(DATA TO USE Opens)

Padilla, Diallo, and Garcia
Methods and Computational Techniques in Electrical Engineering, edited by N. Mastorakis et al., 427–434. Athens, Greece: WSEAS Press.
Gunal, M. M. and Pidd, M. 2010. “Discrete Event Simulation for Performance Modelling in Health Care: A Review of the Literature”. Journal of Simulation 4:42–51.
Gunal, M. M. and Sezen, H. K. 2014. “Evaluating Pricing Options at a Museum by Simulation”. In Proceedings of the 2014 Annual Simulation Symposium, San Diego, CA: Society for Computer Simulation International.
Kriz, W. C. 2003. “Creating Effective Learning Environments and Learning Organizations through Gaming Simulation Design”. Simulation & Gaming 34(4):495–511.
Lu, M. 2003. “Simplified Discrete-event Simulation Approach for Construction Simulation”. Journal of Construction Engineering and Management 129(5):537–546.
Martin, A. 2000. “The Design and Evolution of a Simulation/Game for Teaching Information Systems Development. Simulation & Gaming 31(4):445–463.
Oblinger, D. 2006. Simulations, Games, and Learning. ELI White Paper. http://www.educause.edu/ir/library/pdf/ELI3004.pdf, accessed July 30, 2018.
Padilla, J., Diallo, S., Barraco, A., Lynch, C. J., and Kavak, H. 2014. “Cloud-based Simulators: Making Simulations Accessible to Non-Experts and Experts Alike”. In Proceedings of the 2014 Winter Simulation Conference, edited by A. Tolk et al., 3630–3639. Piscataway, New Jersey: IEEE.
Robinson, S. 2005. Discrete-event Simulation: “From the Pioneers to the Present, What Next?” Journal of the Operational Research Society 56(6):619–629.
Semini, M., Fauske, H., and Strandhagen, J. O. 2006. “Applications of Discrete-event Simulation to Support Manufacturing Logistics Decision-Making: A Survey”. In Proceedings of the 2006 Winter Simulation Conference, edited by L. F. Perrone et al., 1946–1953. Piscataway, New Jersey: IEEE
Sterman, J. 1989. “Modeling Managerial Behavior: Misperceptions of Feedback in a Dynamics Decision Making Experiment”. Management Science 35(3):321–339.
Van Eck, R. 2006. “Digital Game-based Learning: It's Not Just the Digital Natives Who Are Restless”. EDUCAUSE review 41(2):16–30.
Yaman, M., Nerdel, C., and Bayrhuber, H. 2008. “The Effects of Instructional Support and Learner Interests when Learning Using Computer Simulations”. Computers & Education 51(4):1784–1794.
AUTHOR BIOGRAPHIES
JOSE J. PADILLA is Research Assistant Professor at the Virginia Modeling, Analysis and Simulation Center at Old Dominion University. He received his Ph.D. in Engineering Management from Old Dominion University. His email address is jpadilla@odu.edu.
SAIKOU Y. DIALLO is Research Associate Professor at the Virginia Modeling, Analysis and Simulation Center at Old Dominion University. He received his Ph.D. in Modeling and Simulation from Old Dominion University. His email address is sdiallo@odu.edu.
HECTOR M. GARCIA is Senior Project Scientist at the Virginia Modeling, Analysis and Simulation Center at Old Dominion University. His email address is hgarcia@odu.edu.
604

(DATA TO USE Closes)

EXERCISE AIM. Write out exactly the lines that fall from the line with "Sterman, J. 1989." to the line with "SAIKOU Y. DIALLO" in the records above, keeping both ends.

RESPONSE AREA.
Sterman, J. 1989. “Modeling Managerial Behavior: Misperceptions of Feedback in a Dynamics Decision Making Experiment”. Management Science 35(3):321–339.
Van Eck, R. 2006. “Digital Game-based Learning: It's Not Just the Digital Natives Who Are Restless”. EDUCAUSE review 41(2):16–30.
Yaman, M., Nerdel, C., and Bayrhuber, H. 2008. “The Effects of Instructional Support and Learner Interests when Learning Using Computer Simulations”. Computers & Education 51(4):1784–1794.
AUTHOR BIOGRAPHIES
JOSE J. PADILLA is Research Assistant Professor at the Virginia Modeling, Analysis and Simulation Center at Old Dominion University. He received his Ph.D. in Engineering Management from Old Dominion University. His email address is jpadilla@odu.edu.
SAIKOU Y. DIALLO is Research Associate Professor at the Virginia Modeling, Analysis and Simulation Center at Old Dominion University. He received his Ph.D. in Modeling and Simulation from Old Dominion University. His email address is sdiallo@odu.edu.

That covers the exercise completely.